Click on the link to read the article on The Grand Junction Daily Sentinel website (Dennis Webb). Here is an exerpt :
The Colorado Department of Public Health and Environment’s Water Quality Control Division is proposing limits for 11 Colorado River tributaries in the valley that have impaired water quality due to high levels. dissolved selenium and total recoverable iron, and in the case of two of the tributaries, E. coli. The river itself along this stretch, which meets water quality standards for selenium and E. coli but not for iron, is not itself targeted by the proposal, although it would benefit.
As required by the federal Clean Water Act and Environmental Protection Agency regulations, the state is developing what it calls Total Maximum Daily Loads (TMDLs) that would establish the amount of these pollutants. capable of penetrating each of the tributaries every day while maintaining water quality standards. .
The area targeted by regulators encompasses a total of about 138 square miles, stretching from Lewis Wash in the Clifton area to Salt Creek in western Mesa County. The area is all the way north of the Colorado River and is bounded on the north end by the Government Highline Canal. This location under the channel is notable because selenium occurs naturally in the Mancos Shale geological formation in the area, but at high levels in the water it can be harmful to fish and waterfowl.

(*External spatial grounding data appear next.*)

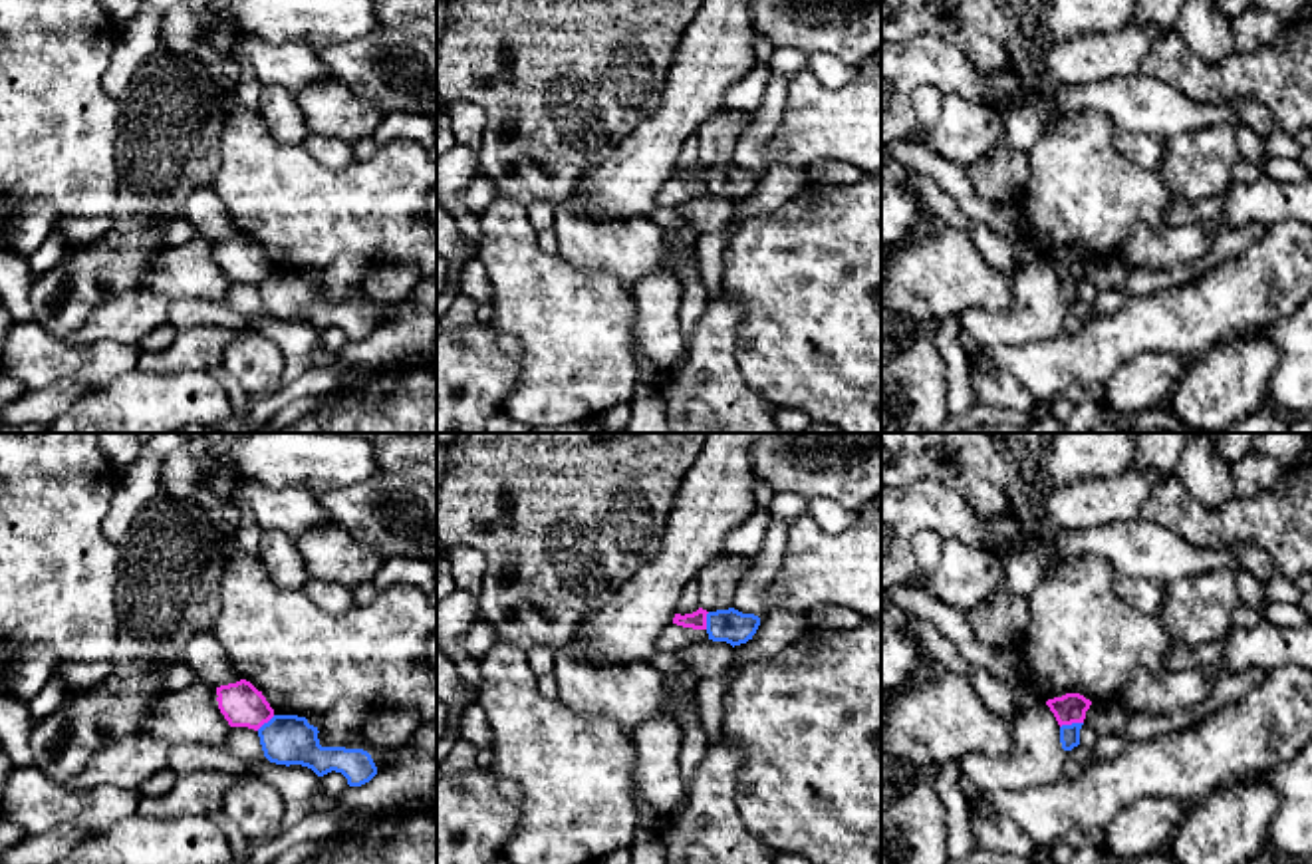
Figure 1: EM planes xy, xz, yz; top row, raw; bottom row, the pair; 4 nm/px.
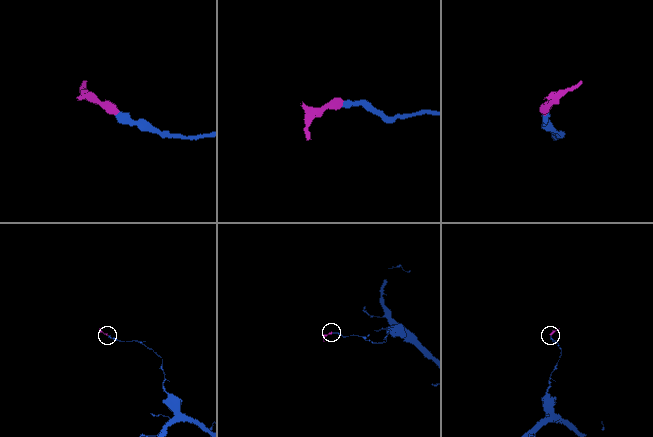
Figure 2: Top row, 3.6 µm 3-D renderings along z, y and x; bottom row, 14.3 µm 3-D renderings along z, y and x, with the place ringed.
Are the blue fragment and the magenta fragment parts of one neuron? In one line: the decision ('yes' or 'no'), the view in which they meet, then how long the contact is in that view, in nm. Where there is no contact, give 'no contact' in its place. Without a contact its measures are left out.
no; contact in yz; length 100 nm

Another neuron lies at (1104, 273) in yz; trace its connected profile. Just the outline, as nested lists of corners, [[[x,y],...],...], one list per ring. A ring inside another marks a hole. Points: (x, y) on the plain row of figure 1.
[[[1066,248],[1048,254],[1046,260],[1054,268],[1058,280],[1086,278],[1098,292],[1125,288],[1129,270],[1117,256],[1092,258],[1080,248]]]

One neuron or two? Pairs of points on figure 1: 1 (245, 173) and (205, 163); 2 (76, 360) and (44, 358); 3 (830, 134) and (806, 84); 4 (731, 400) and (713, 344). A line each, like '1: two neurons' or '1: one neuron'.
1: two neurons
2: one neuron
3: one neuron
4: one neuron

The Water Quality Control Division, in its draft Grand Valley TMDL public notice, states that “the predominant source of selenium in all watersheds is likely groundwater inflow from the channel infiltration and deep percolation of irrigated land”. In other words, the irrigated agriculture in the valley below the Government Highline canal is the main cause of the selenium problems in the drainages.
But it turns out that state water quality regulators have little to say about this agricultural activity. The Water Quality Control Division has the authority to authorize point source discharges of surface water. Agricultural stormwater discharges and return flows from irrigated agriculture are not considered point sources under the Clean Water Act. The state relies on incentive approaches to encourage partners to work on voluntary measures to address contaminants, which grants are available to support. This can include measures such as lining or piping canals and changing irrigation methods and schedules to reduce selenium leaching… Yet a concern for some people, including Trent Prall, Director of Public Works for the city of Grand Junction, is that due to the state’s lack of authority on the agricultural side of things, it will rely on permitted sources of surface water discharges to solve a problem that is largely related to agriculture.